Write out everything from the line containing "[] Data lookup" down to the line containing "- Urgency: Medium", both included.

Provided data START

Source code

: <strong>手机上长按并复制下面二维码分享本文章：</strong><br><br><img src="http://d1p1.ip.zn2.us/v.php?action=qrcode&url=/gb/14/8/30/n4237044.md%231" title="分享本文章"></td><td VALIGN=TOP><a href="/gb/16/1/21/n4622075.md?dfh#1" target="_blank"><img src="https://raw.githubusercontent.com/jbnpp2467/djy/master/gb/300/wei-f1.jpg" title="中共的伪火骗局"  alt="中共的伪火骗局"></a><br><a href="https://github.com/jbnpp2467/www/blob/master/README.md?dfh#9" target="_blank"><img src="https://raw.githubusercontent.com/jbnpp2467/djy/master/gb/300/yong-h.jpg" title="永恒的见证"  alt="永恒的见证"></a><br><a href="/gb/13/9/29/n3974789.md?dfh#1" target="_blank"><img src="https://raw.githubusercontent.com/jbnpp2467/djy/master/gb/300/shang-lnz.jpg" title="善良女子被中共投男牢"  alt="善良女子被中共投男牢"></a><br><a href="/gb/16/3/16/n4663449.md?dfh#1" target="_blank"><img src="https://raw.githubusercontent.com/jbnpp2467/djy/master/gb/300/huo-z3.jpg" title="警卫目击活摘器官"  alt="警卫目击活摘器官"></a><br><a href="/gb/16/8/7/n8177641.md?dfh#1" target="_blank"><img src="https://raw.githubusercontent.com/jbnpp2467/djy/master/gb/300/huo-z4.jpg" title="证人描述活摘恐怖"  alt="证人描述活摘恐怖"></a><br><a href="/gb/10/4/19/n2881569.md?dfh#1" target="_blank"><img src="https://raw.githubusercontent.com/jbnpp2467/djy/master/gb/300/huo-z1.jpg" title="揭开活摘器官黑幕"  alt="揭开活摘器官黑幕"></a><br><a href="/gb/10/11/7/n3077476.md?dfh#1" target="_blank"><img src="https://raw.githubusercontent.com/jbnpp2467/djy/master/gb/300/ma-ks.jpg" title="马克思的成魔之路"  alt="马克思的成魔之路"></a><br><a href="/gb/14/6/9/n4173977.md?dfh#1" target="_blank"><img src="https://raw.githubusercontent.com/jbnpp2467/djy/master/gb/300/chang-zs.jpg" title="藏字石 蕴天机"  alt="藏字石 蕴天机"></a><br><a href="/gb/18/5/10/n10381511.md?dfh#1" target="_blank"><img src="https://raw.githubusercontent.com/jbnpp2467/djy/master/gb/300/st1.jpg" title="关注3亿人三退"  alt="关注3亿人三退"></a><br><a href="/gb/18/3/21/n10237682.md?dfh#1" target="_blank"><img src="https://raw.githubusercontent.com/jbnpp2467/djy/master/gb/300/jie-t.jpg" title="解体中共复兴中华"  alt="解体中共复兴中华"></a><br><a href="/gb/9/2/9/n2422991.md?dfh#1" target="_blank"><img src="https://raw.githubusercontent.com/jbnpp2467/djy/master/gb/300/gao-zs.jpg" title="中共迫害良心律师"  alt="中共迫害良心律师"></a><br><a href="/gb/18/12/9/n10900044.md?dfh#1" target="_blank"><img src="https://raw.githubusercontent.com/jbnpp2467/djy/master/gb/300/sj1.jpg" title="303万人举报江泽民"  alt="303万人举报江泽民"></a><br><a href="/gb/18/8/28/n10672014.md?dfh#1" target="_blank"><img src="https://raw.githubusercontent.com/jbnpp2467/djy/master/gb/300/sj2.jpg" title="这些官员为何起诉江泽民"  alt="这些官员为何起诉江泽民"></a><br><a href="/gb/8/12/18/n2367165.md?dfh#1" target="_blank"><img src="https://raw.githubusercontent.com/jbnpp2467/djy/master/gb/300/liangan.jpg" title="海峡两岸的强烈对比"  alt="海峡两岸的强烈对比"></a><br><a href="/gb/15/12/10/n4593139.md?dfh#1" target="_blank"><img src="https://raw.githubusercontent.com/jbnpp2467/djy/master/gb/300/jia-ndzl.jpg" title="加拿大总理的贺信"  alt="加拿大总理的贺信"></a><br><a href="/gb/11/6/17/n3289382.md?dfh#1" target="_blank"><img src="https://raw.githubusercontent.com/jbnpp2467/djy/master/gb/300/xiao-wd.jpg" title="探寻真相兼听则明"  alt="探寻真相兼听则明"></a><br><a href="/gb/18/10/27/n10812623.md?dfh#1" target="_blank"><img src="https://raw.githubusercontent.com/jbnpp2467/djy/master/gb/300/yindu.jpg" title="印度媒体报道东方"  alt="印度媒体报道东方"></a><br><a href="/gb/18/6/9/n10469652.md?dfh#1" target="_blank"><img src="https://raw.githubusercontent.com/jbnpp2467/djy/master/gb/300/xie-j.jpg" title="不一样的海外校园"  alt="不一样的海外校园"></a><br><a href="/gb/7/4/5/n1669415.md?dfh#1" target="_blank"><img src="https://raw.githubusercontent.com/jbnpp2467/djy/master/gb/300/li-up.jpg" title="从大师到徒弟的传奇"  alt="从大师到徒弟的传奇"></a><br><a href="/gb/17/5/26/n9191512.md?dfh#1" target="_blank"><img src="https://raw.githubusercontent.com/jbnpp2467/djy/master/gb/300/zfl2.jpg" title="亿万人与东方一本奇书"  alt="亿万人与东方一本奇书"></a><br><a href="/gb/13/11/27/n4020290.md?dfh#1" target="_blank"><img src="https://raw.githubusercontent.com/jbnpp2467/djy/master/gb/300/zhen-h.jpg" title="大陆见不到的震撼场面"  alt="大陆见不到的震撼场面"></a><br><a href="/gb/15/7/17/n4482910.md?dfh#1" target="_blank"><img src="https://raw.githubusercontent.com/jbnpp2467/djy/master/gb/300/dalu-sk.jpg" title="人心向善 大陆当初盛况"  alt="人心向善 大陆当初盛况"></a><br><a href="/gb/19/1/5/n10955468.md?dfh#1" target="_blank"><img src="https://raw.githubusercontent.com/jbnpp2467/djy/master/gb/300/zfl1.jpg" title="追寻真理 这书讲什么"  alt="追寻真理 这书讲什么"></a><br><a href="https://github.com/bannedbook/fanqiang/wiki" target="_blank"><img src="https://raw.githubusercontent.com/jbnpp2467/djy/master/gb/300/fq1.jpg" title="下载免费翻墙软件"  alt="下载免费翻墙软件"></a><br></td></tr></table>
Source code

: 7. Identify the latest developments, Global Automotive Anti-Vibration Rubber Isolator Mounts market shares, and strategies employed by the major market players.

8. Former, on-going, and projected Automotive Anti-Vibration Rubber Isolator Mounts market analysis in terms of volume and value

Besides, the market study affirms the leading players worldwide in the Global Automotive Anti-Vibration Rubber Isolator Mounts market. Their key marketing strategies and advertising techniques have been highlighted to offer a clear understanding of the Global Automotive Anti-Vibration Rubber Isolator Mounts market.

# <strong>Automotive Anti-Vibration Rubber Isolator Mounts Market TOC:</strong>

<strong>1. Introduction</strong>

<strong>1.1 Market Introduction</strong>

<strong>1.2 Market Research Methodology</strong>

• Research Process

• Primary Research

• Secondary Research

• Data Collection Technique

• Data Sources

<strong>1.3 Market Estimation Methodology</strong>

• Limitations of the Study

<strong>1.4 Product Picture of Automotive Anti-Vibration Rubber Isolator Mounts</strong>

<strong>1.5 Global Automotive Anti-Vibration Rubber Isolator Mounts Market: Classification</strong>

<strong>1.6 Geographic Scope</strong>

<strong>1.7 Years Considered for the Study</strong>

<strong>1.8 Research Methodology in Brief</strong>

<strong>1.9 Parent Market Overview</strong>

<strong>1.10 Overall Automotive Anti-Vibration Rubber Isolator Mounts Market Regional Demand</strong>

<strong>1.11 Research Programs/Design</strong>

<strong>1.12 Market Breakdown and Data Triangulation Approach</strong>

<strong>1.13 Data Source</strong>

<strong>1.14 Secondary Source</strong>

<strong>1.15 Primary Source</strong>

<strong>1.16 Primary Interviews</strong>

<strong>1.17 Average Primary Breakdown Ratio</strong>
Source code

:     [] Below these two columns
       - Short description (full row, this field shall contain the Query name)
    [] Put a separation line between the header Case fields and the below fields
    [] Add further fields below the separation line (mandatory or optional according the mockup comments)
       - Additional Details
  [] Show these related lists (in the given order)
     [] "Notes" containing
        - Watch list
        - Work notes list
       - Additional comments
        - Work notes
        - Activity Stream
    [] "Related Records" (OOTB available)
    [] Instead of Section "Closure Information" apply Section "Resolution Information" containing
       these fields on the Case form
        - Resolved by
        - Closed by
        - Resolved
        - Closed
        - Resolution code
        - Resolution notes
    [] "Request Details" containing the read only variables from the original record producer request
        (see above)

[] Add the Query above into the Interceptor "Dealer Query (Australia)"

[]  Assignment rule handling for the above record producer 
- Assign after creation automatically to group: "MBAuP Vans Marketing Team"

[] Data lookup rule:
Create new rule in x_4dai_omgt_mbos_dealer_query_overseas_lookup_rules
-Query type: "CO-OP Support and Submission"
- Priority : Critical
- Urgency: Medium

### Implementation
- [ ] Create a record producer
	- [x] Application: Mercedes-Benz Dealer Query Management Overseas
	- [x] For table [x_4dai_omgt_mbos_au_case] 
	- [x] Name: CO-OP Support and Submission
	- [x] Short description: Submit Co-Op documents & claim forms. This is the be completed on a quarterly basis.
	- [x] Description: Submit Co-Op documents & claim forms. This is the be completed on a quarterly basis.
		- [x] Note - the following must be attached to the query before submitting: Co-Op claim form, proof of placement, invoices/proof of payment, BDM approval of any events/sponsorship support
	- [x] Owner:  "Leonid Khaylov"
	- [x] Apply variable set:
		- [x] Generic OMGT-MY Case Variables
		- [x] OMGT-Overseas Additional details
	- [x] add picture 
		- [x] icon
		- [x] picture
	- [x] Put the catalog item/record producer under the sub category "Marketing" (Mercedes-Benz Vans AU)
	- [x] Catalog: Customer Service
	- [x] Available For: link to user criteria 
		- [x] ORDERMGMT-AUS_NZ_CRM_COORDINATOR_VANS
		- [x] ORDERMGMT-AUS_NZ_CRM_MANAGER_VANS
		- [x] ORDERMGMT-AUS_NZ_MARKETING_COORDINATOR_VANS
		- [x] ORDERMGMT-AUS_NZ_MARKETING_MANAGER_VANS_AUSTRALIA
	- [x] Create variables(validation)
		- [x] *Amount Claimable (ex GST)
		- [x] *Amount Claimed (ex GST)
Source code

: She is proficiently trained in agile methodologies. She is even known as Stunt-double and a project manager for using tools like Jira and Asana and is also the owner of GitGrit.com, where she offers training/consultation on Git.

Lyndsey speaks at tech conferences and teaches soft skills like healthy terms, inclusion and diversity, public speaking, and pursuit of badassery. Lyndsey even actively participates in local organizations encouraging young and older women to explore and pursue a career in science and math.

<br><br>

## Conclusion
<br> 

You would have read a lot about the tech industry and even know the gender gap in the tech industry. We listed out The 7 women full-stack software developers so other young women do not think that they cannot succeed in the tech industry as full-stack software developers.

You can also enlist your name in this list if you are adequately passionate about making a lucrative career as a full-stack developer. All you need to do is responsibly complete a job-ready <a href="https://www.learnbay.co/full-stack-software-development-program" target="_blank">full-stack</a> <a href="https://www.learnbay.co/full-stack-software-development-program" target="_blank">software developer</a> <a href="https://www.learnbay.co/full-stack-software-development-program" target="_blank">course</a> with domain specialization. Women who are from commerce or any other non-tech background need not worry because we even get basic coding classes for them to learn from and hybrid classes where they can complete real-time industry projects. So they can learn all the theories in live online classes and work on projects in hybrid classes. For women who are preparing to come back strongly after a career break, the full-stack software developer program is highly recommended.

Provided data END

Result for this exercise:
[] Data lookup rule:
Create new rule in x_4dai_omgt_mbos_dealer_query_overseas_lookup_rules
-Query type: "CO-OP Support and Submission"
- Priority : Critical
- Urgency: Medium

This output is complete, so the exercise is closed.